Los ejércitos de la OTAN, además, están estructurados en función de conflictos rápidos y de alta movilidad, mientras que es razonable pensar que este posible conflicto tendría las mismas características que el que se libra en Ucrania, solo que a una escala mucho mayor. Y esto, inevitablemente, aumentaría las dificultades para las fuerzas estructuradas sobre un modelo radicalmente diferente al que tendrán que enfrentar.
Es probable que las fuerzas armadas de la OTAN solo tengan una ventaja en términos de aviación, ya que tienen un mayor número de aviones, especialmente de cuarta y quinta generación. Obviamente, la cuestión es si esta superioridad es suficiente para asegurar, si no el dominio del aire, al menos una capacidad de ataque eficaz. Ciertamente, las fuerzas armadas rusas tienen excelentes sistemas antiaéreos y antimisiles, pero es probable que no sean tanto estos los que marquen la diferencia, sino el sector en el que el dominio ruso es bastante claro, es decir, los misiles y las bombas planeadoras.

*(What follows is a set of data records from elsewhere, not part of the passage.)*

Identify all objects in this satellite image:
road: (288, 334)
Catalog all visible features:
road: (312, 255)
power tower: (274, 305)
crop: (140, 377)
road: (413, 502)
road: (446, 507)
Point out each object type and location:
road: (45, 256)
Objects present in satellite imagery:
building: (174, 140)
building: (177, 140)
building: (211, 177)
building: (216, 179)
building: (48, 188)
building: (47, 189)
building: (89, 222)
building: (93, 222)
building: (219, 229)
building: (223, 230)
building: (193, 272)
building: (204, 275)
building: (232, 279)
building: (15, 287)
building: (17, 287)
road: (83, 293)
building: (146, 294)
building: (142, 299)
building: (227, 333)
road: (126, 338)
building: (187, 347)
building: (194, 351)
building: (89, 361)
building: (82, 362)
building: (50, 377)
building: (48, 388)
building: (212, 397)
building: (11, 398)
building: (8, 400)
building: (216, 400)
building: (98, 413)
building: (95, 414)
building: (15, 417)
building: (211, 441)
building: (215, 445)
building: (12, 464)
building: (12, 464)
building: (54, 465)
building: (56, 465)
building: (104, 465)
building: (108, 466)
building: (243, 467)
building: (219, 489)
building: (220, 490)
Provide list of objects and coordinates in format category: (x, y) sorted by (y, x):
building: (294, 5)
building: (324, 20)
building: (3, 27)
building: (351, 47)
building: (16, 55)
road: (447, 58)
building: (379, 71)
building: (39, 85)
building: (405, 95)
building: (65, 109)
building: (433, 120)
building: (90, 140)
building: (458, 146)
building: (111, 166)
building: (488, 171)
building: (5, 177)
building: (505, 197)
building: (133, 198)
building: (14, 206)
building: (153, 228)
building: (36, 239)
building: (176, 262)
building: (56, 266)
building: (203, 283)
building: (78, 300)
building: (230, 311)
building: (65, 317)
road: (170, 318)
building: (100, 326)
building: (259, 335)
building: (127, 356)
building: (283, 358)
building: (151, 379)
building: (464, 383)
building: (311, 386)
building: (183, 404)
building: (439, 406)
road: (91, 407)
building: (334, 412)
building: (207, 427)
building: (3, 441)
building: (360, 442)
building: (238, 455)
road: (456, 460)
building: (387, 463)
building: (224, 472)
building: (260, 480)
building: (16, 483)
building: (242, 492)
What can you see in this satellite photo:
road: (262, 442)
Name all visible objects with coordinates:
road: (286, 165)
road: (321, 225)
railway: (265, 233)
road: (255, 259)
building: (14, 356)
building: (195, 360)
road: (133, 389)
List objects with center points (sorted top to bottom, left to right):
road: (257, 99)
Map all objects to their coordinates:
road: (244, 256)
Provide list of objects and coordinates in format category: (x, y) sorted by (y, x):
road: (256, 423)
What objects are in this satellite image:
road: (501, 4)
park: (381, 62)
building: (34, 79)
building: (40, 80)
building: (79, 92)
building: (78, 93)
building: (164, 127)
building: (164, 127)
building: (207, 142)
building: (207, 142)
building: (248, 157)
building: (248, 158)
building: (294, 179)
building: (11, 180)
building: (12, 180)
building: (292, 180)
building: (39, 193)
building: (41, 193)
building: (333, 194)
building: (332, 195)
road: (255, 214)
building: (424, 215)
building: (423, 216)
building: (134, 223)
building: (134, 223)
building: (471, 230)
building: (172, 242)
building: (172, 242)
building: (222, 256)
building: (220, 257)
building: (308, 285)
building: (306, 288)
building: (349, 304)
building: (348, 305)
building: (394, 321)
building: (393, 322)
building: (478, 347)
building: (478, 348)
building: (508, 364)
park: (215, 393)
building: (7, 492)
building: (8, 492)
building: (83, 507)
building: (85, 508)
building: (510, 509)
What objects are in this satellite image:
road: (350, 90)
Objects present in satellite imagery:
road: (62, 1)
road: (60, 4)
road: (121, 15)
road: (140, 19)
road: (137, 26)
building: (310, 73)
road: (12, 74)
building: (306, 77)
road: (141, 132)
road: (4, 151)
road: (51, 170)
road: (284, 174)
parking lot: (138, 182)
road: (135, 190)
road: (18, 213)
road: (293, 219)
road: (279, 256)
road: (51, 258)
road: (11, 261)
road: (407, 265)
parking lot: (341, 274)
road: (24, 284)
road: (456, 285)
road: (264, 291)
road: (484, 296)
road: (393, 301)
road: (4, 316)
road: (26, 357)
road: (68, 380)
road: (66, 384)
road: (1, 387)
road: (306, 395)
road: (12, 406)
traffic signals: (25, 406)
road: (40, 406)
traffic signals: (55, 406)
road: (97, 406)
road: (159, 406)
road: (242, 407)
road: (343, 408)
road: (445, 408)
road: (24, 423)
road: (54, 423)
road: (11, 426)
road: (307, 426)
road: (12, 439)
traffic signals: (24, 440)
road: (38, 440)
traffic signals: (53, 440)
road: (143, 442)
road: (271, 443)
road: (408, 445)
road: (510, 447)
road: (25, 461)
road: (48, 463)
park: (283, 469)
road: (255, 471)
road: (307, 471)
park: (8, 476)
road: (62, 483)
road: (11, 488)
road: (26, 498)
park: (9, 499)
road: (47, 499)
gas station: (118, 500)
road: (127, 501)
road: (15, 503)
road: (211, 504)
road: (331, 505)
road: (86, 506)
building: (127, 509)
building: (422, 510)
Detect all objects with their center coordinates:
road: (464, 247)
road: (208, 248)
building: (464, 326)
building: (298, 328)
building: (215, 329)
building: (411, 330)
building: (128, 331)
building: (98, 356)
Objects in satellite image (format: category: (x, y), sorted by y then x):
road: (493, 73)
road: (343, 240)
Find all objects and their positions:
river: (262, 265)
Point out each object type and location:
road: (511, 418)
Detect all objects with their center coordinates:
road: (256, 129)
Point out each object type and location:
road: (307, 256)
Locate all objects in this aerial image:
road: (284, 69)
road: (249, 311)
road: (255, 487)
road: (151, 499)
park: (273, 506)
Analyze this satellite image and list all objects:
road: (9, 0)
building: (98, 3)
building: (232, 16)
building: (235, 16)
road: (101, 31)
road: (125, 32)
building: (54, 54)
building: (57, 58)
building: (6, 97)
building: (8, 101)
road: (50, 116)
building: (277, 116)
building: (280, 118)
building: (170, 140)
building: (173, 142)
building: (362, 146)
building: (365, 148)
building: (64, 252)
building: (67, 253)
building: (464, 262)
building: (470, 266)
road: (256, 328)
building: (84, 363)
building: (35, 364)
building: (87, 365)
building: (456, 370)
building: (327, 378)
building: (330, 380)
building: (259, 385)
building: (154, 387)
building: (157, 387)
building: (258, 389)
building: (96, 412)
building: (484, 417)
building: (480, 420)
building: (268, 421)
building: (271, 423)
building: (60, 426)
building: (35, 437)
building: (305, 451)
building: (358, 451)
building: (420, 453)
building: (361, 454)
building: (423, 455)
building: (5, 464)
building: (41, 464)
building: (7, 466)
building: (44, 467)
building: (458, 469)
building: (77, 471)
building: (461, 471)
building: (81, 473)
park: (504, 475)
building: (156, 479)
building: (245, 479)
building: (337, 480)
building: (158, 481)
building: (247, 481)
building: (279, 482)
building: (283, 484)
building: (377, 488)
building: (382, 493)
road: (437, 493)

La fuerza aérea de la OTAN, de hecho, mucho más que superar las defensas rusas, debería preocuparse por poder despegar. Dado que la superioridad occidental es bien conocida, es razonable pensar que los rusos lanzarían primero una andanada de misiles hipersónicos sobre las principales bases aéreas de la OTAN, que alcanzarían el objetivo en pocos minutos 3.
El sector de los misiles es sin duda uno de los que Moscú podría aprovechar más fácilmente para asegurarse una ventaja estratégica. Además de ser utilizable para paralizar la fuerza aérea occidental, de hecho, también podría usarse para golpear con precisión otros objetivos: rutas de comunicación, fábricas y depósitos de armas, centros de mando…
Rusia también tiene ahora un sólido historial en el uso de drones de todo tipo, tanto para observación como para ataque, así como en el desarrollo de sistemas de contraataque para este tipo de sistemas de armas, desde interferencias electrónicas hasta drones antidrones, pasando por pequeñas unidades móviles de interceptación y derribo recientemente establecidas.
De acuerdo con las evaluaciones de varios expertos militares, las fuerzas armadas de la OTAN presumiblemente (y basándose únicamente en la potencia de fuego) tendrían una posibilidad de resistencia de unos dos a tres meses. Es razonable pensar en un período más largo, digamos al menos seis meses, antes de que podamos estabilizar el frente. Pero, por supuesto, en ese momento la línea de batalla estaría abundantemente dentro de los países europeos, con todo lo que ello conlleva tanto militar, moral y psicológicamente. Con toda probabilidad, los países bálticos serían ocupados, al igual que Moldavia, partes de Rumanía y Polonia, incluida Varsovia. El nivel de devastación en la retaguardia sería asombroso y la resiliencia de las poblaciones estaría muy en riesgo.
Aunque un conflicto europeo que termine con una nueva derrota de la OTAN sonaría como una alarma roja, para Estados Unidos todavía es muy poco probable que decida salir al campo por sí mismo. A diferencia de las dos guerras mundiales anteriores, de hecho, en primer lugar el enemigo tiene ahora un poderoso arsenal nuclear, con el que fácilmente podría causar un daño espantoso a los propios Estados Unidos, y entonces en este caso ya no sería una guerra dirigida a la expansión imperial, sino una pieza del conflicto más amplio que Washington está librando para defenderlo.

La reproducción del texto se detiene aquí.